Stratified-Transformer icon indicating copy to clipboard operation
Stratified-Transformer copied to clipboard

Overfitting on S3DIS during training

Open QasimKhan5x opened this issue 2 years ago • 9 comments

Hi, I am training stratified transformer with the same settings as yours except that I used max_batch_points: 600000 and batch_size: 24 with 3 GPUs. I got max mIOU of 0.70111 on validation. But the validation loss is as follows: Capture

The training loss is decreasing smoothly on the other hand. Why is the model overfitting so bad?

QasimKhan5x avatar Oct 12 '22 15:10 QasimKhan5x

It is weird to see the severe overfitting problem. Can you try the default configuration to see whether the problem still exists? I wonder maybe because the training parameters will have some side-effect on that. BTW, if you get 0.701 validation mIoU, you can already reproduce our results reported on the paper using the test.py script.

X-Lai avatar Oct 13 '22 13:10 X-Lai

Ok I'll try the default config and get back to you. BTW you used a batch size of 8 with 4 GPUs, so each GPU receives a batch size of 2. If I were to use 3 GPUs, I ought to use a batch size of 6 to match the default, right?

QasimKhan5x avatar Oct 13 '22 13:10 QasimKhan5x

But if you use different batch size, you also should modify learning rate and other related parameters accordingly.

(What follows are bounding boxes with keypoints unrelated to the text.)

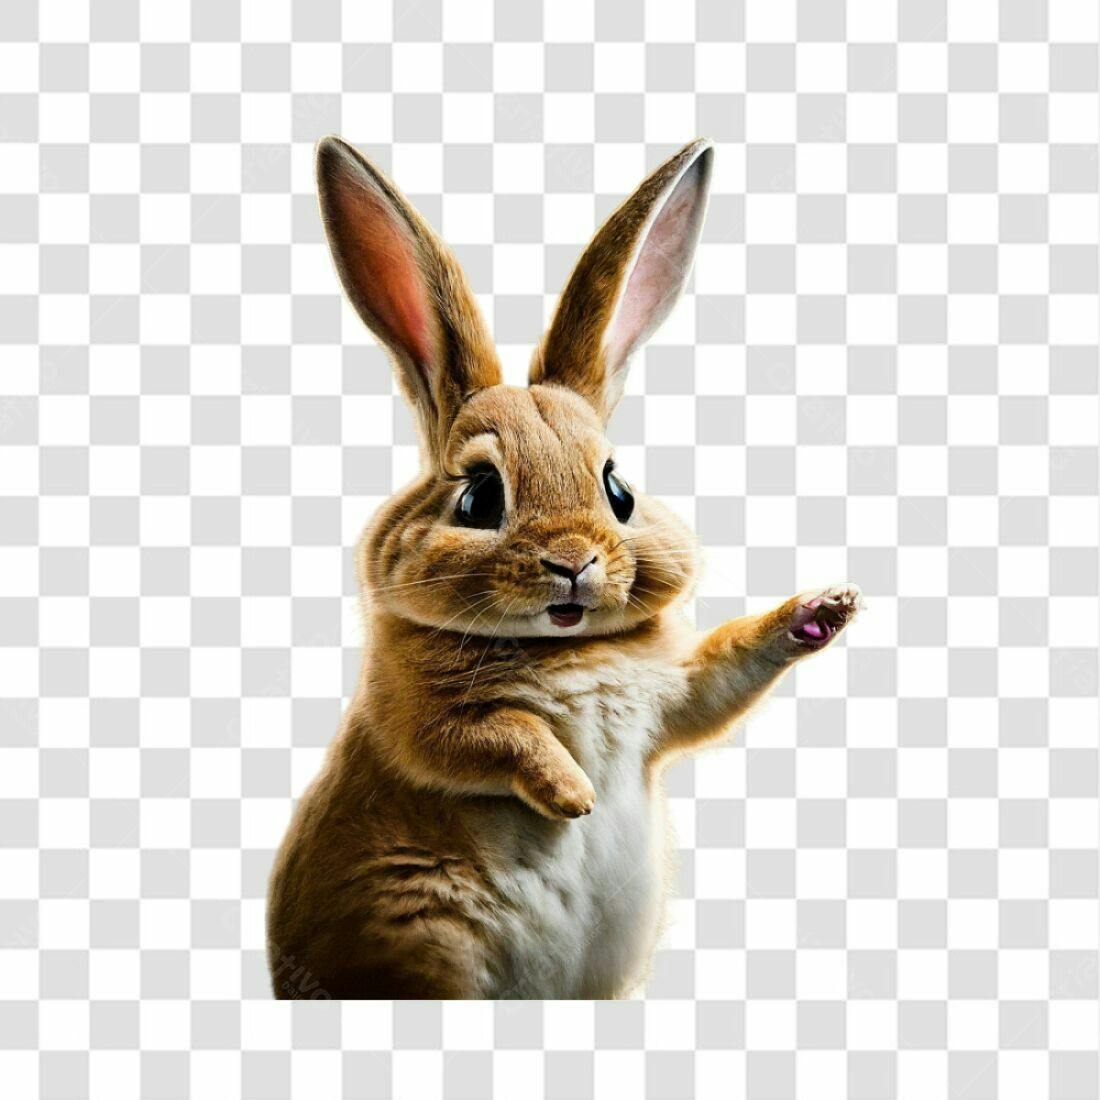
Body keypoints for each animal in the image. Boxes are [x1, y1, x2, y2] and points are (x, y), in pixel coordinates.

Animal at [266, 135, 863, 1000]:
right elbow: (502, 734)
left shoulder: (668, 699)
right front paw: (574, 794)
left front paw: (824, 610)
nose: (574, 562)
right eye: (479, 497)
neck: (562, 648)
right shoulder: (419, 721)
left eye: (618, 490)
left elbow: (728, 672)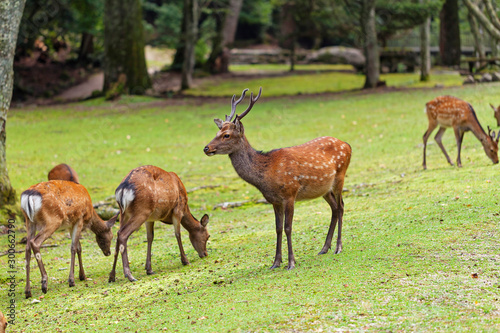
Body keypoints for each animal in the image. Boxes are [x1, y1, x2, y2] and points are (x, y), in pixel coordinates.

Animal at [203, 88, 352, 270]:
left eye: (226, 135)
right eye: (216, 132)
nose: (206, 148)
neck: (266, 176)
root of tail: (347, 145)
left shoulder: (290, 193)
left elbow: (288, 227)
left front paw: (291, 262)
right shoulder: (274, 200)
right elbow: (278, 228)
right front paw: (276, 262)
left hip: (340, 177)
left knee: (342, 206)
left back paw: (338, 247)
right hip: (324, 189)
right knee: (335, 208)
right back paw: (324, 248)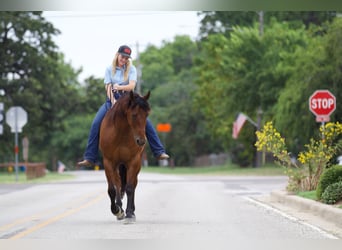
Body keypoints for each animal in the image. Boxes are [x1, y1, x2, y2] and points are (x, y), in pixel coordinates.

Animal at [100, 91, 151, 224]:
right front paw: (117, 211)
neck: (120, 133)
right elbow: (112, 189)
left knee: (133, 185)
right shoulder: (108, 162)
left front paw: (129, 214)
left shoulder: (133, 162)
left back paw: (131, 210)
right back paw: (119, 207)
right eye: (134, 115)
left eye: (147, 115)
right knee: (118, 183)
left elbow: (129, 188)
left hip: (135, 165)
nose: (141, 141)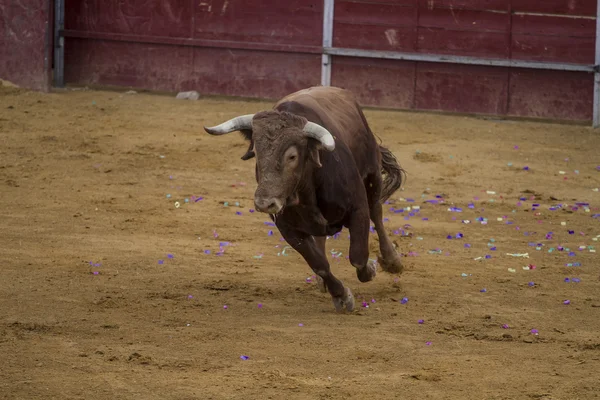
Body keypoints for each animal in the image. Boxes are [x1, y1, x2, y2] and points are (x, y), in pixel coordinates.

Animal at [204, 86, 406, 312]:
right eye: (256, 152)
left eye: (292, 156)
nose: (264, 203)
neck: (307, 187)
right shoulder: (287, 228)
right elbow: (319, 265)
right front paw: (341, 296)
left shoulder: (358, 208)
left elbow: (358, 256)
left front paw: (371, 269)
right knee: (321, 238)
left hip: (373, 174)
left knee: (377, 213)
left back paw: (392, 260)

X-Lai avatar Oct 15 '22 10:10 X-Lai

I kept the batch size at 8 and used 4 GPUs. The validation mIoU seems to peak around 70 again but the same validation loss curve is observed. Did you observe this during training?

QasimKhan5x avatar Oct 15 '22 10:10 QasimKhan5x

Not yet. I have run multiple times, and often got the best validation model in the last 20 epochs, and the val miou continues no to decrease as shown in our training log (released in the README.md file).

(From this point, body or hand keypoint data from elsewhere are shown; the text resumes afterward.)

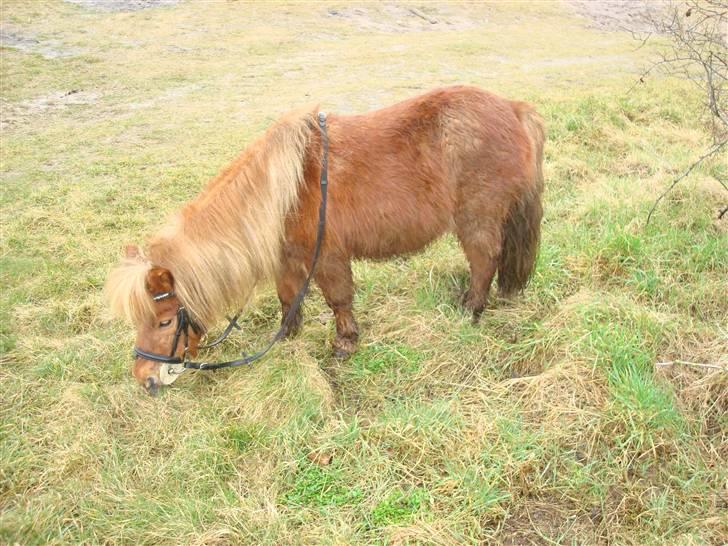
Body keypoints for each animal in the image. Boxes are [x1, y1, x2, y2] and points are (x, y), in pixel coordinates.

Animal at [105, 85, 545, 394]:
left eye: (164, 320)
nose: (144, 378)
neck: (286, 191)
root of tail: (513, 107)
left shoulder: (327, 256)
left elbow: (338, 298)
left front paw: (345, 344)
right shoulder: (287, 260)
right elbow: (288, 299)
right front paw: (287, 338)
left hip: (477, 220)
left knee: (484, 261)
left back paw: (470, 309)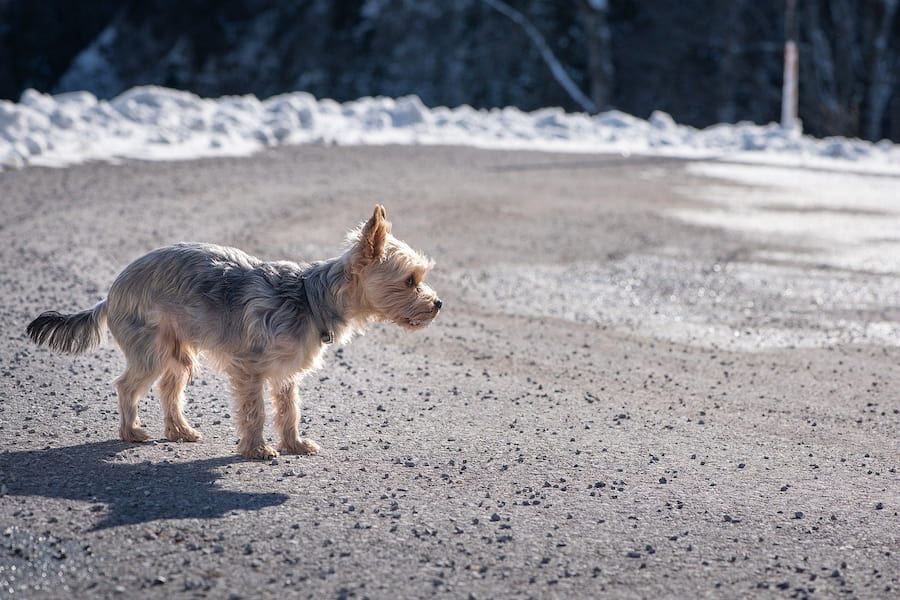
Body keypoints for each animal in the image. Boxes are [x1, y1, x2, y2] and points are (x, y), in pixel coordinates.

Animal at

X-Lai avatar Oct 15 '22 11:10 X-Lai

I am getting the following curves (this is my second run with 8 batch size)

image

As you can see, everything is performing good except the validation loss. My question is whether this is normal behavior or is it unexpected?

QasimKhan5x avatar Oct 15 '22 11:10 QasimKhan5x

Thank you for pointing out this observation. Actually, I am not aware of this before. But here are some hints. 1. Although the loss_val could increase later, it seems the miou_val continues to increase. The difference between these two metrics is a little weird. 2. Before 60 epochs, learning rate is fixed, so this may cause the overfitting issue. But whether the trainning is normal, we still need to see the curve of the last 40 epochs.

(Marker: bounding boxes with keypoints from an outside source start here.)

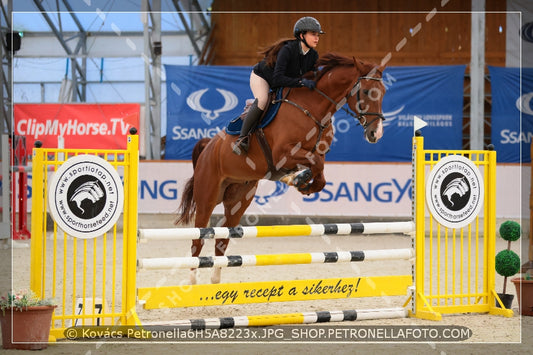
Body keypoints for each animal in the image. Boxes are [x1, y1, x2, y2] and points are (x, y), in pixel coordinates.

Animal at [177, 52, 384, 286]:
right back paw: (193, 280)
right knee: (198, 238)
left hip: (238, 200)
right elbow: (316, 163)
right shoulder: (282, 154)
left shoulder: (311, 154)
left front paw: (303, 183)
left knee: (223, 237)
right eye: (367, 92)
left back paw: (215, 279)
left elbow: (319, 170)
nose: (376, 133)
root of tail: (208, 147)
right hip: (207, 197)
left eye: (384, 92)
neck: (314, 108)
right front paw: (301, 181)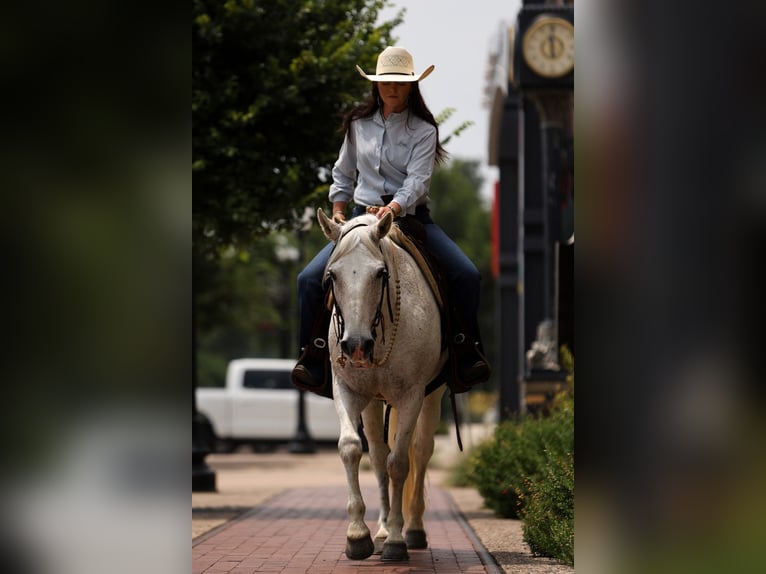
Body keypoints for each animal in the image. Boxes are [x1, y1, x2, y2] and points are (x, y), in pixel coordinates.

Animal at [318, 208, 450, 564]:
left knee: (421, 450)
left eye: (380, 274)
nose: (356, 346)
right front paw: (358, 534)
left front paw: (396, 540)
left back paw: (412, 529)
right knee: (377, 455)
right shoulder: (347, 389)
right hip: (374, 401)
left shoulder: (411, 395)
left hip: (432, 396)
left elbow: (400, 463)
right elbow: (352, 448)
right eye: (332, 276)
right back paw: (379, 528)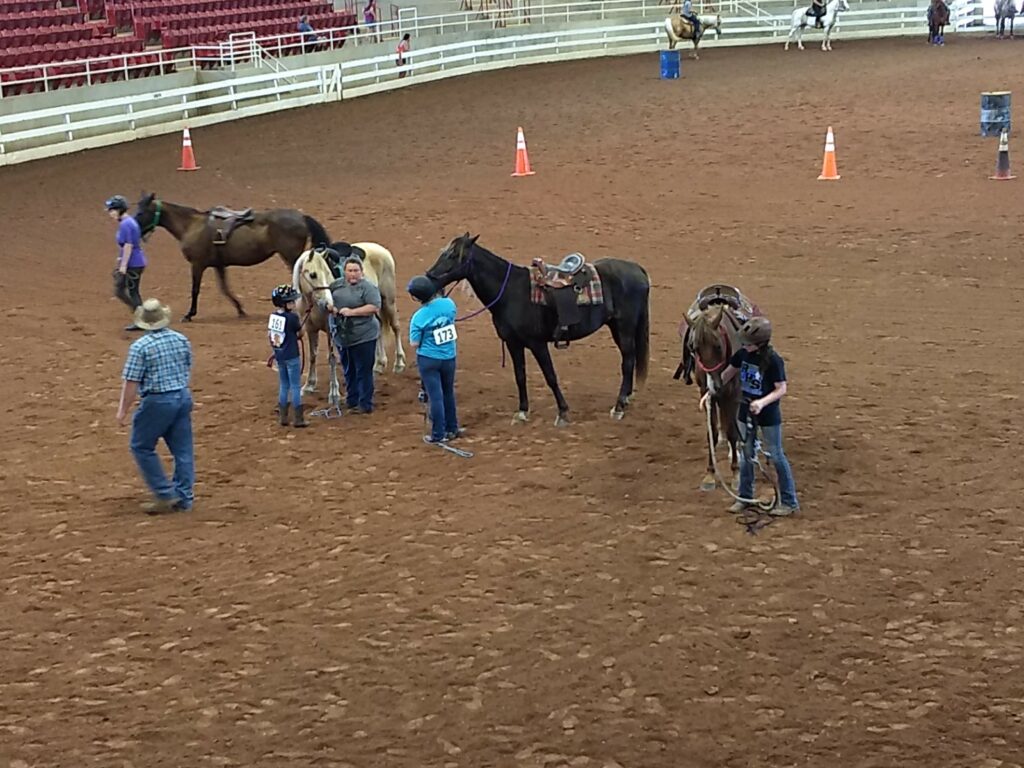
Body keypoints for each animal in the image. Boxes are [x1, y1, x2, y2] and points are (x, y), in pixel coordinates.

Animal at [133, 195, 331, 325]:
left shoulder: (197, 265)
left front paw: (189, 314)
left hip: (291, 256)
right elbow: (225, 289)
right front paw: (240, 309)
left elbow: (195, 290)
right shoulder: (219, 266)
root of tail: (301, 217)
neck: (191, 226)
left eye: (141, 212)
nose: (133, 227)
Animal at [423, 234, 647, 428]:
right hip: (617, 327)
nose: (429, 276)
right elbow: (520, 376)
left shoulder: (537, 344)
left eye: (454, 255)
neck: (511, 292)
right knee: (630, 359)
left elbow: (550, 376)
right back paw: (626, 399)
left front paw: (563, 413)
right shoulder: (513, 344)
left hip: (625, 327)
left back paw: (618, 407)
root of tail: (637, 269)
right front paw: (522, 412)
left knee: (627, 362)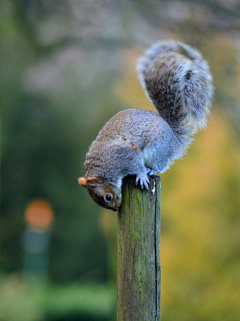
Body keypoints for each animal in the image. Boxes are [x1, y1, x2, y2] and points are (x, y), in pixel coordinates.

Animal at [79, 40, 214, 210]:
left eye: (107, 197)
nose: (116, 207)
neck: (104, 168)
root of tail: (174, 139)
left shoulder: (124, 155)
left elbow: (137, 165)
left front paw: (142, 175)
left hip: (156, 149)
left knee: (162, 164)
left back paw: (150, 170)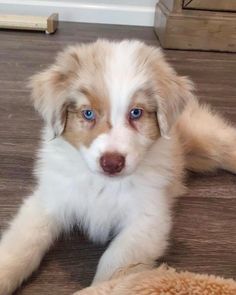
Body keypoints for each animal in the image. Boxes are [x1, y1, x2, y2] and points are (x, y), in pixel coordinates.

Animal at [0, 40, 236, 295]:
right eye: (88, 113)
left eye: (136, 112)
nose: (112, 163)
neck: (102, 184)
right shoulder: (50, 199)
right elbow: (21, 244)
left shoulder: (146, 221)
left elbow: (115, 266)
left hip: (206, 138)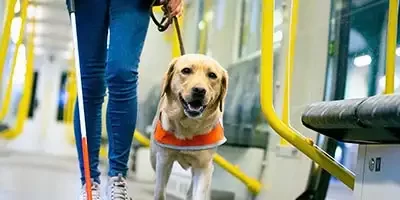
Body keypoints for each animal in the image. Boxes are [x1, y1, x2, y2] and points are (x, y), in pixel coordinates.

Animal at [149, 53, 228, 200]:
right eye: (186, 71)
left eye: (212, 75)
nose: (199, 90)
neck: (188, 125)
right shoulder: (164, 160)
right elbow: (160, 191)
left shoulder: (204, 166)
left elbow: (199, 193)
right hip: (153, 156)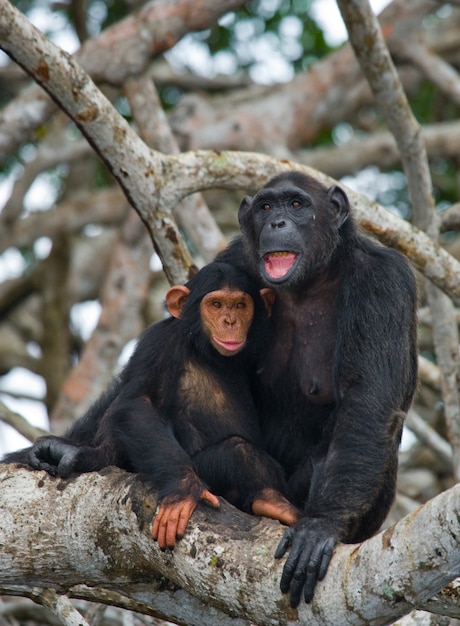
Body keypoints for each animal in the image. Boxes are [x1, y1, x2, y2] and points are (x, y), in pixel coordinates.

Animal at [3, 262, 300, 544]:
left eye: (240, 305)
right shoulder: (158, 342)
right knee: (235, 451)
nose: (230, 321)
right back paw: (270, 499)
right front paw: (183, 489)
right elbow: (137, 403)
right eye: (216, 305)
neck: (208, 353)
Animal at [216, 171, 416, 604]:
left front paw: (321, 525)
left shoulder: (384, 284)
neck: (310, 281)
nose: (277, 223)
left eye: (296, 205)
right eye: (266, 207)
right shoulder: (230, 261)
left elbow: (368, 400)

X-Lai avatar Oct 15 '22 11:10 X-Lai

But overall, I think once the validation miou is strong enough, the training is normal, even though there is something unstable within.

X-Lai avatar Oct 15 '22 11:10 X-Lai

@X-Lai Thank you for your work! I noticed that you did not mention the number of parameters in your paper. Can you please tell me the number of parameters for the model on s3dis?

xindeng98 avatar Oct 18 '22 10:10 xindeng98